Mais la révolte n'est pas encore la porte de la liberté retrouvée. Combien de temps pour se reconstruire? Malheureusement ce ne sont pas des années mais des générations. Les femmes sont en général plus petites que les hommes parce que, pendant très longtemps, elles mangeaient après eux, ce qui restait...
Les gays ne croient pas à leur liberté et longtemps après réagissent comme s'il était normal d'être servis après les autres et comme si leur différence n'avait pas à être prise en compte. La société entière est faite pour les hommes dits virils. On commence juste à comprendre que les femmes ont un métabolisme différent, que les gays ont un mode de vie et des besoins différents en matière de santé.

Reconstruction est le bon terme. Florent se souvenait de vacances sur le Zuidersee à l'époque où il faisait partie d'un club de voile gay. Ils étaient partis à une dizaine, sur un vieux gréement à fond plat, loué avec un équipage composé d'un capitaine (très beau) et d'un matelot entre deux âges et un peu obtus.

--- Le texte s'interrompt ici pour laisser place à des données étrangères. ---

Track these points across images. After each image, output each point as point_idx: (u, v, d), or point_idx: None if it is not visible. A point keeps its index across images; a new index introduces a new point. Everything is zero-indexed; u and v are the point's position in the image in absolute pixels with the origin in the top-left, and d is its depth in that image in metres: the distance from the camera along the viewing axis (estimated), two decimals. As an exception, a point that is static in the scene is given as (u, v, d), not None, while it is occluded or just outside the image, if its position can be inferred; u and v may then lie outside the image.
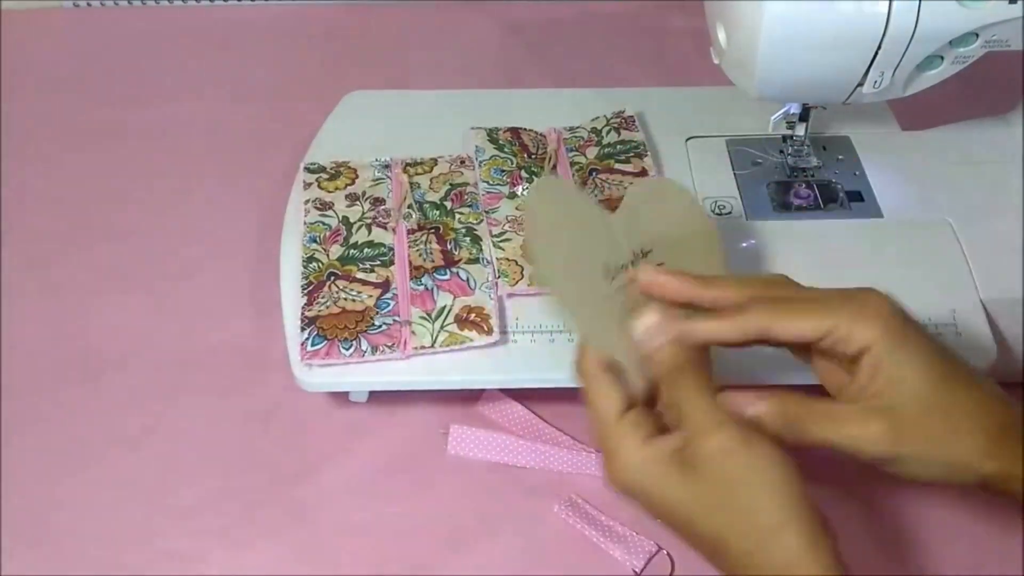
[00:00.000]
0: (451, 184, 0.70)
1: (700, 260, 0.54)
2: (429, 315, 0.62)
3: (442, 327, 0.61)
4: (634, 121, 0.74)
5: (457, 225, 0.67)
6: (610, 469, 0.46)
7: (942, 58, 0.59)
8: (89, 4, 0.98)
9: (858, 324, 0.45)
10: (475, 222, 0.68)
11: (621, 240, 0.54)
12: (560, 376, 0.58)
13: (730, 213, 0.69)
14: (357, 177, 0.71)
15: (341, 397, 0.68)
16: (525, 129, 0.74)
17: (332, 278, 0.64)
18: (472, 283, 0.63)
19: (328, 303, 0.62)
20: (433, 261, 0.65)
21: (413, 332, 0.61)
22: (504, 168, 0.70)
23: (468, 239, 0.66)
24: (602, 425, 0.47)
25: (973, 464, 0.45)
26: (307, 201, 0.69)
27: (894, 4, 0.55)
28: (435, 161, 0.72)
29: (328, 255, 0.65)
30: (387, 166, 0.72)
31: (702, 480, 0.44)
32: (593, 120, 0.75)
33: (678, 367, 0.47)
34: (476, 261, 0.64)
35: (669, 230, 0.55)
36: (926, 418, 0.45)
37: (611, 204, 0.65)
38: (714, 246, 0.55)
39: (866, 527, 0.62)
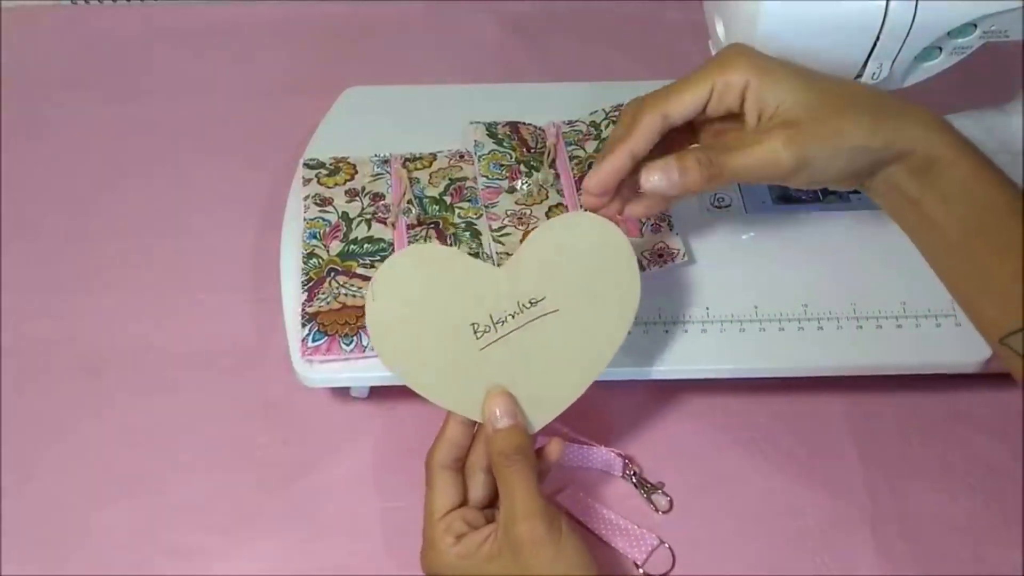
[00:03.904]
0: (450, 179, 0.70)
1: (603, 297, 0.55)
2: (429, 310, 0.62)
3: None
4: (633, 114, 0.74)
5: (457, 220, 0.67)
6: (426, 558, 0.53)
7: (940, 49, 0.59)
8: (87, 1, 0.98)
9: (729, 72, 0.51)
10: (475, 217, 0.68)
11: (505, 291, 0.55)
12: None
13: (729, 206, 0.69)
14: (356, 173, 0.71)
15: (342, 393, 0.68)
16: (524, 123, 0.74)
17: (332, 274, 0.64)
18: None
19: (328, 299, 0.62)
20: (433, 256, 0.64)
21: (413, 327, 0.61)
22: (503, 163, 0.70)
23: (468, 234, 0.66)
24: (428, 519, 0.54)
25: (863, 143, 0.49)
26: (307, 197, 0.69)
27: (892, -4, 0.55)
28: (434, 156, 0.72)
29: (328, 251, 0.65)
30: (386, 161, 0.72)
31: (509, 561, 0.50)
32: (592, 114, 0.75)
33: (507, 454, 0.52)
34: (476, 256, 0.65)
35: (570, 270, 0.55)
36: (816, 117, 0.49)
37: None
38: (630, 275, 0.55)
39: (870, 524, 0.62)
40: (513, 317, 0.55)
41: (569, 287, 0.55)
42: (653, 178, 0.52)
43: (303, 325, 0.61)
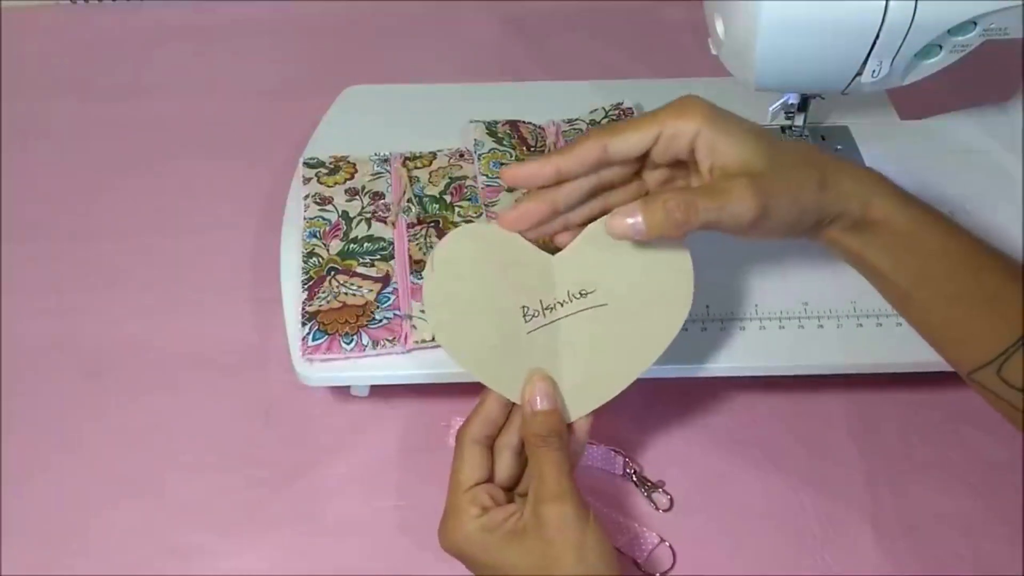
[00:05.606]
0: (450, 178, 0.70)
1: (654, 298, 0.54)
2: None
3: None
4: (632, 113, 0.74)
5: (457, 219, 0.67)
6: (447, 529, 0.52)
7: (940, 47, 0.59)
8: (87, 1, 0.98)
9: (680, 119, 0.50)
10: (475, 215, 0.68)
11: (557, 279, 0.54)
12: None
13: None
14: (356, 172, 0.71)
15: (342, 392, 0.68)
16: (524, 122, 0.74)
17: (332, 273, 0.64)
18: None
19: (329, 298, 0.62)
20: (433, 255, 0.64)
21: (414, 326, 0.61)
22: (503, 161, 0.70)
23: (468, 233, 0.66)
24: (454, 489, 0.53)
25: (813, 198, 0.50)
26: (307, 196, 0.69)
27: (892, -7, 0.55)
28: (434, 155, 0.72)
29: (328, 250, 0.65)
30: (386, 160, 0.72)
31: (534, 540, 0.49)
32: (592, 112, 0.75)
33: (542, 435, 0.52)
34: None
35: (624, 267, 0.54)
36: (776, 169, 0.49)
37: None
38: (683, 280, 0.54)
39: (870, 523, 0.62)
40: (562, 305, 0.54)
41: (621, 283, 0.54)
42: (618, 223, 0.50)
43: (303, 324, 0.61)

Au bout de quelques jours de navigation il avait demandé pourquoi ces invités français ne parlaient que de "ça". Eh bien...parce que le vécu de Florent et ses amis allait de pénible à très pénible et qu'ils avaient besoin de se reconstruire. Le matelot voulait faire croire qu'en Hollande ce sujet n'en était plus un. On pouvait en douter.

Ce que les participants de cette croisière, très amusante, exprimaient ne pouvait-il s'apparenter à une thérapie post traumatique? Le stress post traumatique se manifeste d'abord par la résurgence incontrôlée et incontrôlable des évènements pénibles, des violences vécues (agressions verbales ou physique, à l'école, dans la rue...la honte, la nécessité de démentir, de fuir...les comportements insultants, la mise à l'écart par la famille...). Comment celui qui ne trouve pas sa place (elle lui est refusée) peut-il être correctement assis? Comment ne pas avoir d'appréhension dans les contacts humains, même les plus ordinaires? Peur d'être jugé...être sur ses gardes...tout le temps...Ainsi ils ne parlaient que de « ça » pour exorciser les insupportables démons, pour partager et en même temps prendre de la distance.

La seconde réponse est celle de l'évitement. Éviter l'échec, éviter le conflit, se conformer au groupe ou rester dans l'ombre pour ne pas être exclu ou ne pas revivre des expériences d'exclusion ou de mépris. Mauvaise réponse bien entendu. Qui refuse le combat ne peut pas vaincre. Combien refusent le bonheur car ils ont dans l'idée qu'il ne serait pas pour eux? Florent se souvenait du très beau Paolo qui le convoquait, au 24 de la rue du Borrego, à l'heure fatidique où tous les garçons vont se coucher. Florent habitait à un jet de pierre et ne pouvait résister! Lorsque Florent lui avait dit qu'il vivait depuis plus de quinze ans avec son mari (ce qui était un horrible mensonge pour cacher son âge), Paulo avait répondu qu'il n'avait jamais "tenu" plus de six mois avec le même garçon. Il avait pourtant tous les moyens des plus hautes ambitions : grand, charmeur, de merveilleux cheveux noirs,  un corps de rêve, de l'intelligence pour ce que Florent avait pu en juger. La réalité est que beaucoup ont peur d'assumer une position qui ne sera pas reconnue d'emblée. Écart entre les droits théoriques et la réalité d'une société conçue pour les autres.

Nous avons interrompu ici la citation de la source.